A Nepal district puts old records to new digital uses

A Nepal district puts old records to new digital uses
A Nepal district puts old records to new digital uses

Tuesday, 16 October 2001: Old records used to lie in dusty corners in Kanchanpur, a district in far-west Nepal. Now they have become part of the digital revolution. Kanchanpur is one of the areas in this mountainous country most dedicated to using information technology to modernize public administration and promote local development.

Rishi Raj Lumsali, chairperson of the district development committee, has a vision of Kanchanpur as a model "information technology-friendly" district, one that is coming to life through a programme jointly supported by the Government of Nepal and UNDP.

"The old records that used to be tightly wrapped up in big pieces of cloth and piled above the cupboards have found their place on hard-disks, and there has been an enormous change in the management system," said Mr.
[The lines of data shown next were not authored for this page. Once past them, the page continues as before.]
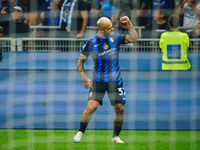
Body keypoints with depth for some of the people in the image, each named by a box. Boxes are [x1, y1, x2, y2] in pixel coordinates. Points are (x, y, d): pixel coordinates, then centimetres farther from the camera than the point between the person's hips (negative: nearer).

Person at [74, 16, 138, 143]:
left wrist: (129, 24, -9)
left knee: (120, 109, -3)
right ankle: (80, 133, 3)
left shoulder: (115, 37, 0)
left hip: (115, 80, 3)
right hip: (98, 81, -3)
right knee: (91, 107, -16)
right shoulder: (91, 43, -9)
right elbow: (80, 62, 0)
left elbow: (134, 38, 2)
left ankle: (116, 137, 14)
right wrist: (84, 78, -9)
Lumsali.

The abundant socio-economic data on the computers has brought a dramatic revolution in the committee's planning processes, and it also provides information services for all the agencies in the district.
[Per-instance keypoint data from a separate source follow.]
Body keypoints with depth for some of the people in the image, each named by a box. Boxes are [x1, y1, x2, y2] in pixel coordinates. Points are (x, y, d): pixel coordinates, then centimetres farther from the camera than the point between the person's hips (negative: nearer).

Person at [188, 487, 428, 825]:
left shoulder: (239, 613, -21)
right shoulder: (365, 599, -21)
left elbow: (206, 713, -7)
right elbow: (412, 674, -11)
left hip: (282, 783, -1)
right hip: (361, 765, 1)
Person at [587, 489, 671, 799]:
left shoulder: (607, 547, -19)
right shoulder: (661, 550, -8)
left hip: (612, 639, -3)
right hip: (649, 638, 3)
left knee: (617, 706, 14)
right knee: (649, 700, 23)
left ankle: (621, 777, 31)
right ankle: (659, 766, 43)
The district committee also produces colourful computer-generated maps depicting road networks, health clinics, educational centres, communication centres and other infrastructure. These transformations have made the committee a resource for activists, planners and students seeking maps and data.

The committee recently provided computer training to officials of seven village development committees. Five of the village committees -- in Dekhatbhuli, Jhalari, Rampur Bilashpur, Shankarpur and Shripur -- pitched in to pay 60 per cent of the cost of new computers, with the district committee paying the balance.

The village committees in Dodhara and Chandani acquired computers through a contribution from members of parliament.

"The next step is to establish links between the computers of the village committees and those of the district committee," said Mr. Lumsali. His committee has started networking with village committee computers, and six members of parliament from the district have committed to contributing computers for the district's 12 remaining village committees.